Previous EAEPE-Myrdal Prize winners Erik Reinert & Smita Srinivas image

In June, IKD Visiting Professor Smita Srinivas delivered a keynote address at EAEPE’s 2017 Symposium, Developing Economics: Towards a Critical Research Agenda for Development Economics.

Held at Berlin’s Institute for International Political Economy, the symposium investigated in what ways heterodox perspectives can contribute to a research agenda for development economics that is critical, interdisciplinary, and sensitive to power issues and global inequalities.

The potentials and shortcomings of current practices to address poverty and inequalities were discussed, with a particular focus on behavioural and institutional approaches. Areas of debate included the one-sidedness of analysis so far – since policy advice focuses on importing the ‘right’ set of institutions to developing countries – of the relationship between economic development and institutions.

The importance of reintroducing structuralist perspectives into economic discussion was also raised as, in a globalised world, it's simply not possible for nation states to design their institutions in independence.

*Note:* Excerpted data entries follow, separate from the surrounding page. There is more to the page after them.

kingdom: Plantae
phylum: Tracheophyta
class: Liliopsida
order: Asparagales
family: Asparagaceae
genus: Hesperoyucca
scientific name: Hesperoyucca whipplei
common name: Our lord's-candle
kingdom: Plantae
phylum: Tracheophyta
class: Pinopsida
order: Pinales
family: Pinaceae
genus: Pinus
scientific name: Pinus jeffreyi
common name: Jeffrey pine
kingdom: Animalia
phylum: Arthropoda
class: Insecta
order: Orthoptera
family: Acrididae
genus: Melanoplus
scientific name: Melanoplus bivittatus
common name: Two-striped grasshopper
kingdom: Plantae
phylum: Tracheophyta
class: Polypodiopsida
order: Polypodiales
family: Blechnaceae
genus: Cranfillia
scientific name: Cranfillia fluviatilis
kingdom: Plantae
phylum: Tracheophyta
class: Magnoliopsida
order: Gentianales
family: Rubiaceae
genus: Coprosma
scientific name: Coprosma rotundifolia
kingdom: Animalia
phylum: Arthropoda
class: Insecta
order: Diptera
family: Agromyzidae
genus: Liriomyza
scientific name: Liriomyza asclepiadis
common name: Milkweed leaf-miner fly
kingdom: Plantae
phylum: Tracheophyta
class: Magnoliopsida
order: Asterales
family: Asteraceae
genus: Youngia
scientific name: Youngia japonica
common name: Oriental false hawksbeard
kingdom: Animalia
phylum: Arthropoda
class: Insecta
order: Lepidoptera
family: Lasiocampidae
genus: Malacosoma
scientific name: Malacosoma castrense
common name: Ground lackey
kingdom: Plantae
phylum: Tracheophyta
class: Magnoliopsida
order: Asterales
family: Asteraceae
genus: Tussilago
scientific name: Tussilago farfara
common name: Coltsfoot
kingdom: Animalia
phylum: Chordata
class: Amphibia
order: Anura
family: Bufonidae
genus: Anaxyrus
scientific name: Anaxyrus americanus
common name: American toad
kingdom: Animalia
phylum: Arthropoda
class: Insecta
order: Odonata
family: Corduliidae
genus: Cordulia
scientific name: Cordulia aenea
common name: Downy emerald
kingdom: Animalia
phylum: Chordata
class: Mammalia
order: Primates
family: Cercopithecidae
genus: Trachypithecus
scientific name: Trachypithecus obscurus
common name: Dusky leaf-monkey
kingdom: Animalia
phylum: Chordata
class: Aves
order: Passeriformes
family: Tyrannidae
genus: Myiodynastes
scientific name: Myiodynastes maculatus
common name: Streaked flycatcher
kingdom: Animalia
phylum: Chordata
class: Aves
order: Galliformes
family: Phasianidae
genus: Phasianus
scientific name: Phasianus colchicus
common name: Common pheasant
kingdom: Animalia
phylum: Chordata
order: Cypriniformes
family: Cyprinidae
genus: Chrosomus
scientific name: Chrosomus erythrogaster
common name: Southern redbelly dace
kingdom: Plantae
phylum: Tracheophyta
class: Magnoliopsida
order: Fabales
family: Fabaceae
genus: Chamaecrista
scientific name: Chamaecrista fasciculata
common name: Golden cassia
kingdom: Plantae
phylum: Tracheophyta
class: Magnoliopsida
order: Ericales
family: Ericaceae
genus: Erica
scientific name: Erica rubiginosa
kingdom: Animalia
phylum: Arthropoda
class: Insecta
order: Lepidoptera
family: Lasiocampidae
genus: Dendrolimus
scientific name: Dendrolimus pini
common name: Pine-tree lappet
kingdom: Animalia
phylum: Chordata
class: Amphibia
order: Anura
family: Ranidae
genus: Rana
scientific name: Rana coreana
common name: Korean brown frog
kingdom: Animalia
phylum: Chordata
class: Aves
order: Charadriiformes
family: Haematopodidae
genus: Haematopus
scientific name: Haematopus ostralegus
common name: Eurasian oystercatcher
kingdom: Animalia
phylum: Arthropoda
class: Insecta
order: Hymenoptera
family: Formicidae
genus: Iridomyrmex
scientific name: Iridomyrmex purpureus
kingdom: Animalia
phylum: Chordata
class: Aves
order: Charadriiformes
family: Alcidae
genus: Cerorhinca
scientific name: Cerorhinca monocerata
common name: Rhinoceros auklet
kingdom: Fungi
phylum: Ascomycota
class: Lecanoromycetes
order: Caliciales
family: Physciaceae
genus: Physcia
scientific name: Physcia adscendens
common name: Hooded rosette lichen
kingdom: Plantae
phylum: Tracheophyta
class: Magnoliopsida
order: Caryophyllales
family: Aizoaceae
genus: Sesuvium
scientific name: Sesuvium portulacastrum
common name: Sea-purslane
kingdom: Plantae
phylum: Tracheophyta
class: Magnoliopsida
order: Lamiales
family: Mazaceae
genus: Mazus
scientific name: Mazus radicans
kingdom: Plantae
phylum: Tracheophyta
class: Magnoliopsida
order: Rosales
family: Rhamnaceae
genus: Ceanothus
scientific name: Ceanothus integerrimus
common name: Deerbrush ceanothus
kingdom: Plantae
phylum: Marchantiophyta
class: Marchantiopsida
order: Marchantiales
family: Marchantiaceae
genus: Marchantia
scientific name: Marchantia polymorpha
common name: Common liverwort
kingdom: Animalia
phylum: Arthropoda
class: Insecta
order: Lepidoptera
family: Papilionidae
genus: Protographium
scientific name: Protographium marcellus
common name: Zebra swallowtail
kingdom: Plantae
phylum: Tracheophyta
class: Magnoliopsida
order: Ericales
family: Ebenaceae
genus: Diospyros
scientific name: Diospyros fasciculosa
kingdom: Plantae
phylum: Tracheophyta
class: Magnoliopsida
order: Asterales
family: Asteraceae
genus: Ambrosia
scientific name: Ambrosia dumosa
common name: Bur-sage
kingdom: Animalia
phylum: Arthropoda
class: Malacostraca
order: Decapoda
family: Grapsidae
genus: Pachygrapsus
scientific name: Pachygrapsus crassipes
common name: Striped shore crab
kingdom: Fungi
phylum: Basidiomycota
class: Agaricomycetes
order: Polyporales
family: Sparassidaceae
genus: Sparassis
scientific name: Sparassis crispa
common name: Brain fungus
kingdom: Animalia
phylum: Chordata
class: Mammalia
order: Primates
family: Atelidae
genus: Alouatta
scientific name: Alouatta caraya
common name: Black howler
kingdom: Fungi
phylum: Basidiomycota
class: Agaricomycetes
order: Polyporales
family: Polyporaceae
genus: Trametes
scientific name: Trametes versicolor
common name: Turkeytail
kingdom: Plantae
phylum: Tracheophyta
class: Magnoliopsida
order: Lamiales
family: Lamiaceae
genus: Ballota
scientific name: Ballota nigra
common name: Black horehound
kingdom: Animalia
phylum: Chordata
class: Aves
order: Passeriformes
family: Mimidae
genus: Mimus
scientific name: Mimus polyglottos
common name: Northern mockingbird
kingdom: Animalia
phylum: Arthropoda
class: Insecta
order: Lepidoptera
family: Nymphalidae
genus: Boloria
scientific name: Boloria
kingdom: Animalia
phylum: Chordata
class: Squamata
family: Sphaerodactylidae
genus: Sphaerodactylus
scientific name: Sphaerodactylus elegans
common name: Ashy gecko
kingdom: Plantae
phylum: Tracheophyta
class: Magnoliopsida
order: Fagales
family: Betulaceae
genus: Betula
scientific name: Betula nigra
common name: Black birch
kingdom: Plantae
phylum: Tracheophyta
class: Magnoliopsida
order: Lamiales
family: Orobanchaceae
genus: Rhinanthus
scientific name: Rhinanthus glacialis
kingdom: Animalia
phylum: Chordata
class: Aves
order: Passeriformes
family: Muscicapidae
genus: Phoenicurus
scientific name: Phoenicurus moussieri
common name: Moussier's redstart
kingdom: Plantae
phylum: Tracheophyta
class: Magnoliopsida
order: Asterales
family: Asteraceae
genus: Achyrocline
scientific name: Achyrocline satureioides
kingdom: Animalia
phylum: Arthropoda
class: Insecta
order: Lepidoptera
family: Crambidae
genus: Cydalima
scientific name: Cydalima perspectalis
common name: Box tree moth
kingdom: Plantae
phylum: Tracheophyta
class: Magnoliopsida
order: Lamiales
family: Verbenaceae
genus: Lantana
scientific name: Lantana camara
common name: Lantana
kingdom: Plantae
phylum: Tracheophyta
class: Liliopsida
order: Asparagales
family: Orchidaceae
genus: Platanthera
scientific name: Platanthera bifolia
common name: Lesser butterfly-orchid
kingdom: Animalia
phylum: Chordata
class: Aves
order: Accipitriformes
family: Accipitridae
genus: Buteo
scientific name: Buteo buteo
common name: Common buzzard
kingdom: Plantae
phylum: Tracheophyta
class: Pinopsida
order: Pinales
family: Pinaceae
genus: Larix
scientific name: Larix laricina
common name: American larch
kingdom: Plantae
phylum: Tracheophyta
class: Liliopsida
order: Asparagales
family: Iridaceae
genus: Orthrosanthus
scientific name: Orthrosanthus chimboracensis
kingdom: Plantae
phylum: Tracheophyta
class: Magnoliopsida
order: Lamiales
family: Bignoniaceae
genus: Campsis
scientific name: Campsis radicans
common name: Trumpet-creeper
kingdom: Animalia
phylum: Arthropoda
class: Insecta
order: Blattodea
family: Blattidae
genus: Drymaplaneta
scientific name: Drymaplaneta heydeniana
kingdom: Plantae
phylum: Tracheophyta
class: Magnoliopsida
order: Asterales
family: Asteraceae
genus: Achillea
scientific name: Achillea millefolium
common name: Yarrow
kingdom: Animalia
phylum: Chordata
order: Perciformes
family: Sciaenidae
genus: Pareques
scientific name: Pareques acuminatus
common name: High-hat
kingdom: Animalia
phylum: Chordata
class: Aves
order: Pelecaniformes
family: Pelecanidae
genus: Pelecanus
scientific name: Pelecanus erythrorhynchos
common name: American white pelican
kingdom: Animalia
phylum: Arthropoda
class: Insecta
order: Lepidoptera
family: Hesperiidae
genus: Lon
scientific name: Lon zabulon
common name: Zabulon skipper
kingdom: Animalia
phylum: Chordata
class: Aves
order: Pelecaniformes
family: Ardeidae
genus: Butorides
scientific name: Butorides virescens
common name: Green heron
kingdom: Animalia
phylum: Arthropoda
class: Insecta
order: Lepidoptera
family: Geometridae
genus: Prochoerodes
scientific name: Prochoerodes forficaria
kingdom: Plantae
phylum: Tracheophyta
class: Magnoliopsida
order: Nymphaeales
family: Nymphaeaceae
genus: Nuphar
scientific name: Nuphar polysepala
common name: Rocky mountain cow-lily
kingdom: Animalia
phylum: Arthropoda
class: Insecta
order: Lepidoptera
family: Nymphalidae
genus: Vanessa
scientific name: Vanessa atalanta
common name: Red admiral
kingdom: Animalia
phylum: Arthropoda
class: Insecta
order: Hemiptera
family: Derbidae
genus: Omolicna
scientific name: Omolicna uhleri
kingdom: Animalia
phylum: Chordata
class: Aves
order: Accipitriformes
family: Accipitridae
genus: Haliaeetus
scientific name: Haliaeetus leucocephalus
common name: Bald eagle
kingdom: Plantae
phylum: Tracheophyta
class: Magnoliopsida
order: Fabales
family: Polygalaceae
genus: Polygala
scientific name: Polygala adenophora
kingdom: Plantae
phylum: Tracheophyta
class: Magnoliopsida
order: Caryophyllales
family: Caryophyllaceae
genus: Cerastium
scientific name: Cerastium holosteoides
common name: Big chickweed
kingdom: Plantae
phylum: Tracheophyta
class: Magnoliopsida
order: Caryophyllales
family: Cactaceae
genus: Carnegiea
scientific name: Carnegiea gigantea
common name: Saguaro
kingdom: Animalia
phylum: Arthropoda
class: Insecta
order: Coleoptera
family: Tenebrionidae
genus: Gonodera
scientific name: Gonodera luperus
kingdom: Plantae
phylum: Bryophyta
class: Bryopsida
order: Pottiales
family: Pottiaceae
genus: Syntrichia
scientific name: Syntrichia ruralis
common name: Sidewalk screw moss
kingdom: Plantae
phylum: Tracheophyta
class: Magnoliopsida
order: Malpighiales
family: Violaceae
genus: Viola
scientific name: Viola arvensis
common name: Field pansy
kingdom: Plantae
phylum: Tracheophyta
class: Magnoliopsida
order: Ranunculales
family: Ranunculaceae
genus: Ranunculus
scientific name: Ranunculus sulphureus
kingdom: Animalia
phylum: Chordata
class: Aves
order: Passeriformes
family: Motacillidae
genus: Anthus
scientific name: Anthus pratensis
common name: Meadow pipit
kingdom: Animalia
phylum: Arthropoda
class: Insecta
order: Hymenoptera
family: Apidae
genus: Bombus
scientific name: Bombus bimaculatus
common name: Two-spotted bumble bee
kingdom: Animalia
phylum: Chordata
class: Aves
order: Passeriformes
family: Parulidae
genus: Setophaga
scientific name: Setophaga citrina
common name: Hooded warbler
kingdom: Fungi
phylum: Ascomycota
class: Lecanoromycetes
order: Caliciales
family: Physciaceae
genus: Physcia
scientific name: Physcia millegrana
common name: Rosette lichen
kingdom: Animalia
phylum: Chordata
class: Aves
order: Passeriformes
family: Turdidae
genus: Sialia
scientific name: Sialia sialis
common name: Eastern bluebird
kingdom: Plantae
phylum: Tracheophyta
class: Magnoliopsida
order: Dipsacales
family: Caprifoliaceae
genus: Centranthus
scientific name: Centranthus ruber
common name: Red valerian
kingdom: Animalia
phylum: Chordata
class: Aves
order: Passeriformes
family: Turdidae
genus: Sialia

On the behavioural front, an increasing number of economists have applied insights gained from the field of psychology as part of their efforts to develop approaches that offer a better explanation of why poverty and inequality continue to persist in so many societies.

However, although as a result of this, ideas of ‘soft’ development policies and ‘nudges’ have gained in importance, discussion about the potentials and drawbacks of such approaches remains heated. The strong focus on micro-level interactions and incentives, for example, inhibits the inclusion of macroeconomic or institutional dynamics into analysis, while social experiments have, since their very beginning, been conducted by richer persons on the poor.

In her address, Re-framing the Economics of Innovation: Cognitive and Structural Elements in Developing Economies, Professor Srinivas emphasised the importance of connecting cognitive and structural views with institutional approaches. In addition, she highlighted the opportunities the economics of innovation – studying development processes at different scales, with close attention to the dynamics of technological change – provides for moving development economics forward.